What do we do when confusion sets in and we don’t know which way is up? When we are gasping for air and feel like we are going to combust? Who do we turn to? Who do we believe? Do we listen to the words of man or to the words that God speaks to our heart. Do we tremble in fear or stay steadfast in the face of the storm? Do we choose to dance in his grace or join the melancholy anguish of those around us?

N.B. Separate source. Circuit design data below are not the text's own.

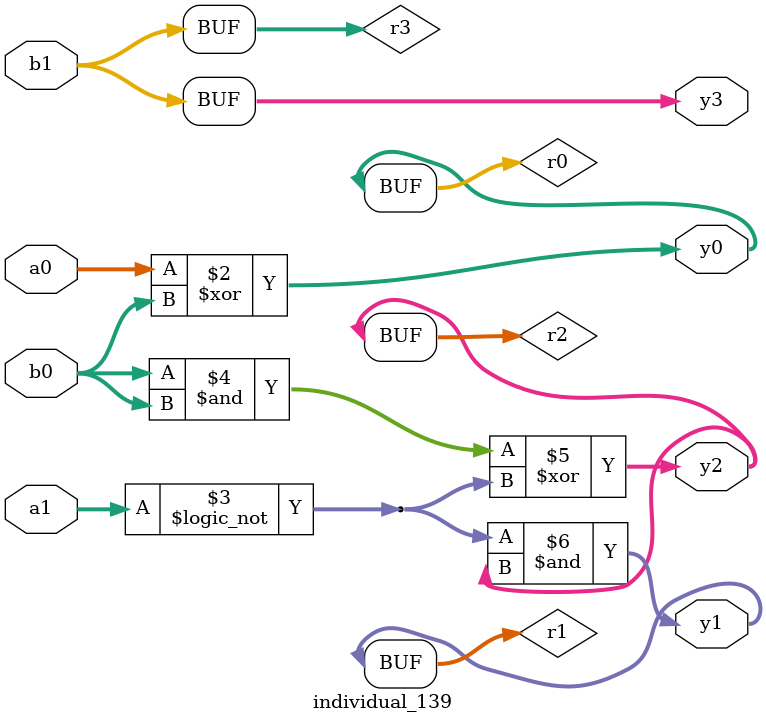
<source format=sv>
module individual_139(input logic [15:0] a1, input logic [15:0] a0, input logic [15:0] b1, input logic [15:0] b0, output logic [15:0] y3, output logic [15:0] y2, output logic [15:0] y1, output logic [15:0] y0);
logic [15:0] r0, r1, r2, r3; 
 always@(*) begin 
	 r0 = a0; r1 = a1; r2 = b0; r3 = b1; 
 	 r0  ^=  b0 ;
 	 r1 = ! r1 ;
 	 r2  &=  r2 ;
 	 r2  ^=  r1 ;
 	 r1  &=  r2 ;
 	 y3 = r3; y2 = r2; y1 = r1; y0 = r0; 
end
endmodule
</source>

Those are the questions that I’ve been pondering lately and that lay anchored to my soul. I have entered a season of questioning, grieving and stress. But in spite of all of this I have found moments of peace, love and even joy. I have no doubt that all of these emotions are a gift from heaven. How could they be not? There is no question. Why then, do I feel guilt? Guilt for having a joyful heart, as the world crumbles around me. Guilt does not come from the Lord. It is a poison for our soul and only comes from one place. Having joy in times of adversity is something that makes the enemy quake in his loins. He knows that people are watching around us and he wants us to curse His name and show our angst against the Lord. So I choose joy. I choose to dance in the thunder and lighting. I choose to listen to his words. I choose HIM. I choose to walk through the flames of disaster and let HIM put them out and cover me in shelter with his wings of golden feathers.
Mama, I know He has you. I know He will protect you. I know He will get us through this. I know He has a plan. I know He loves us and will not forsake us. I know because he is who he says he is and he’s the God of promises and hope.